Tech Fact #5 – No Net Taxes? Think Again!

Congress may have enacted a moratorium on new Internet taxes, but many Americans still pay a mighty high toll on their way to the Information Superhighway. A recent Progress & Freedom Foundation (PFF) study reveals that existing telecommunications taxes dramatically raise the cost of reaching the Internet.1

The federal government makes logging-on more expensive through three types of telecommunications taxes:

A federal excise tax, first enacted as a “luxury tax” to finance the Spanish-American War, raises more money than any other excise taxes, excluding those on alcohol and tobacco.

The Federal Communications Commission imposes $2.5 billion worth of taxes on telephone bills to subsidize Internet access for favored customers.

Long-distance customers also pay federally mandated “access charges” that serve as a revenue source to subsidize certain callers’ local telephone service.

States and local governments pile on with 37 additional types of taxes and fees, including gross receipts taxes, utility taxes, 911 fees, poison control fees(!?) and franchise fees.

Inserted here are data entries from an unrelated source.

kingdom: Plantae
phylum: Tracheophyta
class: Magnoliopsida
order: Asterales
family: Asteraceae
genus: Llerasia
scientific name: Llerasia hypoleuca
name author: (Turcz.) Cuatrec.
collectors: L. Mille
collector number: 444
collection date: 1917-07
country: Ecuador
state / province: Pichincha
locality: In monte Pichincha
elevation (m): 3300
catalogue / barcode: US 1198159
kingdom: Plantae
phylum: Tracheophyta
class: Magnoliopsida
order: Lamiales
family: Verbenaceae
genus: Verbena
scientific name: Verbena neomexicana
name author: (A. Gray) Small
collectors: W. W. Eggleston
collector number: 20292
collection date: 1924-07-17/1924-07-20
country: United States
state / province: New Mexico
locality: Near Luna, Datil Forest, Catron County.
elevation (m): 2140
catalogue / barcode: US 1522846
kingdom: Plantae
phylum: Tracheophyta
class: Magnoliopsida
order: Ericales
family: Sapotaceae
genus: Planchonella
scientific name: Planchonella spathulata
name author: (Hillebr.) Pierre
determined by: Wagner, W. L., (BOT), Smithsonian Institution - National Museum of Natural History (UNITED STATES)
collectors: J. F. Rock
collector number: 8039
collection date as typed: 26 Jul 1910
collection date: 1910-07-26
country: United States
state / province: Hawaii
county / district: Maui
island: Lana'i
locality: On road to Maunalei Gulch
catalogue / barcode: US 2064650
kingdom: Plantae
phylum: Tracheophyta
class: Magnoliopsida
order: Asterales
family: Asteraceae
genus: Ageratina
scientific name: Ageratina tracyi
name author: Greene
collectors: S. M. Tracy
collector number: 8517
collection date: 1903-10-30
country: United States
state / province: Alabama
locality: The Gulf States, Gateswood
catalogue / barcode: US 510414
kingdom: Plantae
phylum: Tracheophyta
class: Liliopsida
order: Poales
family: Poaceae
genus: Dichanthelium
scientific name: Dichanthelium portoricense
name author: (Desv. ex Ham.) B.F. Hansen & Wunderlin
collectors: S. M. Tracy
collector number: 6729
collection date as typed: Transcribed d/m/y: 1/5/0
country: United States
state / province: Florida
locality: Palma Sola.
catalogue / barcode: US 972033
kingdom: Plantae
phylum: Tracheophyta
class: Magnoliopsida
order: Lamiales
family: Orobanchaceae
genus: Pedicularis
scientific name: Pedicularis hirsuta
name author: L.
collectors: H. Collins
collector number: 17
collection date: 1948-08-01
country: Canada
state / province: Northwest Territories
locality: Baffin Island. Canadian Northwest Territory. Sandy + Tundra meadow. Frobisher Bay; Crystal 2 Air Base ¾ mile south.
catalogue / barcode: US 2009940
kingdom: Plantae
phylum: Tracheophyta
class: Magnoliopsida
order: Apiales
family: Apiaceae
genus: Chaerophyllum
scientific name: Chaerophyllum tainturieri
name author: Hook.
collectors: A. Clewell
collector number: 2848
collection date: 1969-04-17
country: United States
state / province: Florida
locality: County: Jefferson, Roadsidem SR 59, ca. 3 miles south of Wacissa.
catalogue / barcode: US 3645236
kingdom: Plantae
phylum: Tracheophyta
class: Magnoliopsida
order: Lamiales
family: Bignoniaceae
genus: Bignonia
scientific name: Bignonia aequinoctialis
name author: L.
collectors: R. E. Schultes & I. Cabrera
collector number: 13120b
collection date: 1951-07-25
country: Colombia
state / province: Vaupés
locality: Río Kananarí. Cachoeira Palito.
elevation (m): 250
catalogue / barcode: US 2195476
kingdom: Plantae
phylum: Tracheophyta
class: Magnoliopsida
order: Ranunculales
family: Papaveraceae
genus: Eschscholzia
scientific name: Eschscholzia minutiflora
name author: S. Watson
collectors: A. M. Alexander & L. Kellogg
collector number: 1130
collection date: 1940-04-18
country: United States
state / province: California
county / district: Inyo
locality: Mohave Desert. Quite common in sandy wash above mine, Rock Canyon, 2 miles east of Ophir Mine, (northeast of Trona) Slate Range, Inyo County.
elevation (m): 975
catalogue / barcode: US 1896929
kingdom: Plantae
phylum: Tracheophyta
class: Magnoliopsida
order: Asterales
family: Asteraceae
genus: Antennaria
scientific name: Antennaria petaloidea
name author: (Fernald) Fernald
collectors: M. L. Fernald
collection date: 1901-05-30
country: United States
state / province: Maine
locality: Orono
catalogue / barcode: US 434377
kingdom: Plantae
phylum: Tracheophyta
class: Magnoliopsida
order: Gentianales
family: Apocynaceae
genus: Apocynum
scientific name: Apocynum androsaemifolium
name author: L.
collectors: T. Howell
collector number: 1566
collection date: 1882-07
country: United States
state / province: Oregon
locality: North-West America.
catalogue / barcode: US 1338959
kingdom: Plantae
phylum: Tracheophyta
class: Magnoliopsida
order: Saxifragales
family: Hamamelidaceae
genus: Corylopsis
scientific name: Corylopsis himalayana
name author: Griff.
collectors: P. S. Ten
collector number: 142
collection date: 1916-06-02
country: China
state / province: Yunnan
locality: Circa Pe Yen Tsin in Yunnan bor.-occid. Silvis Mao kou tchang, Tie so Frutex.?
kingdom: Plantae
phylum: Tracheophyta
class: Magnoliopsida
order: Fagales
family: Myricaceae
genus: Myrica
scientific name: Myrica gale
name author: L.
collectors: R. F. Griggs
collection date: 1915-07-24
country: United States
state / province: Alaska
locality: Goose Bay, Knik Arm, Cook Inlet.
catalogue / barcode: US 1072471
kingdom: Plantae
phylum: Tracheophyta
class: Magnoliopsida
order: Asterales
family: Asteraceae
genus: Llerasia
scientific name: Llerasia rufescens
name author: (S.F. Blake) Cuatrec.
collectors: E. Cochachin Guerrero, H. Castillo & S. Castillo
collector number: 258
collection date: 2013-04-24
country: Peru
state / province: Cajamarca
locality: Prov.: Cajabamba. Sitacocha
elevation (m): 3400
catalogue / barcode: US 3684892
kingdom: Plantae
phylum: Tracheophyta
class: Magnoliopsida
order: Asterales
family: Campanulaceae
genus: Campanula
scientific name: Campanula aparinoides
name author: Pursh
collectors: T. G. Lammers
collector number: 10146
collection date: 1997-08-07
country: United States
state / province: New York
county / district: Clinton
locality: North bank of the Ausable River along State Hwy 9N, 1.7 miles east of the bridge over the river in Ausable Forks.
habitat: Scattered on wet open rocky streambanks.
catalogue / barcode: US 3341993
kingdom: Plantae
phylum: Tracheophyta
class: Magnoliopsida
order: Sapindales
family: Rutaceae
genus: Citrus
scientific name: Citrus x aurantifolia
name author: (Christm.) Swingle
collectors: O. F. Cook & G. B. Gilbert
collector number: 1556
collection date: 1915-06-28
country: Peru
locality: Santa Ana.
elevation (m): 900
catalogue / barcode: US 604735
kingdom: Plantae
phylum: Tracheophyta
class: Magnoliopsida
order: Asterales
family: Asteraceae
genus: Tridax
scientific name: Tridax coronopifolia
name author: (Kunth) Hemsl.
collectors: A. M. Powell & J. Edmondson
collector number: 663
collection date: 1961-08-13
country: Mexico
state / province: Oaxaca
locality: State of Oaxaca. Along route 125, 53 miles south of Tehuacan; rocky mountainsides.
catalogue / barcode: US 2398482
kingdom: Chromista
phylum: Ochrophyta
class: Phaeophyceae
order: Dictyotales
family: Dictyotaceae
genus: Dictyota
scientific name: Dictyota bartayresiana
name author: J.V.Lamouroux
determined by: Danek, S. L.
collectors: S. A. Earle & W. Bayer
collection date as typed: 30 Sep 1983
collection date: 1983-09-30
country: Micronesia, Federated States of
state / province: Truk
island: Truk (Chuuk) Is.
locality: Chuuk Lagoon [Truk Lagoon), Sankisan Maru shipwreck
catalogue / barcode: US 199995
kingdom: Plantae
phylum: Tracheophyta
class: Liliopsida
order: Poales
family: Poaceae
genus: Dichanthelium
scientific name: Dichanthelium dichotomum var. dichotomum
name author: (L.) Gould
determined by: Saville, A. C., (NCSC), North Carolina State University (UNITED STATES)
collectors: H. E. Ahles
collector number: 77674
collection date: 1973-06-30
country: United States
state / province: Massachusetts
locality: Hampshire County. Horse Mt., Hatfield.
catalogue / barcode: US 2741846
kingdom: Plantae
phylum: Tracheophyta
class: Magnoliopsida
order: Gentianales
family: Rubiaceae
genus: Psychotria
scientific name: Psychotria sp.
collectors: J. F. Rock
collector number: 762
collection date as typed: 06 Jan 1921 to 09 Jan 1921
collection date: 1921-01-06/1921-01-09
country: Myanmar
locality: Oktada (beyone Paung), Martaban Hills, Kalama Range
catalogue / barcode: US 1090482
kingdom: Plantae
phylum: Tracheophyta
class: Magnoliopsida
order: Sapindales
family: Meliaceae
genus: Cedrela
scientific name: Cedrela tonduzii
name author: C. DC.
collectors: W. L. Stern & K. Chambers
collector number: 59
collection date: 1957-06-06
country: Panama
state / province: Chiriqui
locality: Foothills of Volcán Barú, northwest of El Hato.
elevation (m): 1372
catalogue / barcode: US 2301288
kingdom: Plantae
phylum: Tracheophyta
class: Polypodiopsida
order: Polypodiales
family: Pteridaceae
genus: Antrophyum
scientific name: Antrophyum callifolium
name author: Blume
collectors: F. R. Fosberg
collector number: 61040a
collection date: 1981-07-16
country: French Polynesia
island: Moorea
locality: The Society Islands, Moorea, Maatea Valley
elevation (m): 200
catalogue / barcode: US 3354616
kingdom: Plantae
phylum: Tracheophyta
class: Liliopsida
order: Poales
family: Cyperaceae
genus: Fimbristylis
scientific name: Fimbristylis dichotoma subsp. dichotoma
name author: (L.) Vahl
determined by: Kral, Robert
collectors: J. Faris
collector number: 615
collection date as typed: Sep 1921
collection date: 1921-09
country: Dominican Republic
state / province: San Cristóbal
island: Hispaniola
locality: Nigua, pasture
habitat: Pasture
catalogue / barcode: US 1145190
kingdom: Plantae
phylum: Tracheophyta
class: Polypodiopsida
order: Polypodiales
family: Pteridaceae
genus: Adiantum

PFF calculates that the tax burden accounts for 16 percent of the local phone bill in the 20 highest-tax cities. Richmond has the honor of imposing the highest taxes – 36 percent of the local phone bill. Net surfers in Tampa, Chicago, Corpus Christi, Dallas, and Baltimore have 25 percent of their phone bill siphoned off as taxes.

Between 1986 and 1998, the total tax burden on telecommunications rose from 10.7 percent to 17.6 percent. Between 165,000 and 2.9 million households are priced out of the broadband market because of taxes.

Bad as these numbers sound, they come at a time when politicians and regulators express grave concern that poor, rural, and minority children lack affordable Internet access. Before governments enact any new subsidy programs, they should make the Net more affordable by reducing telecommunications taxes.

1Jeffrey Eisenach, “The High Cost of Taxing Telecom,” study prepared for presentation to the Advisory Commission on Electronic Commerce, Sept. 14, 1999.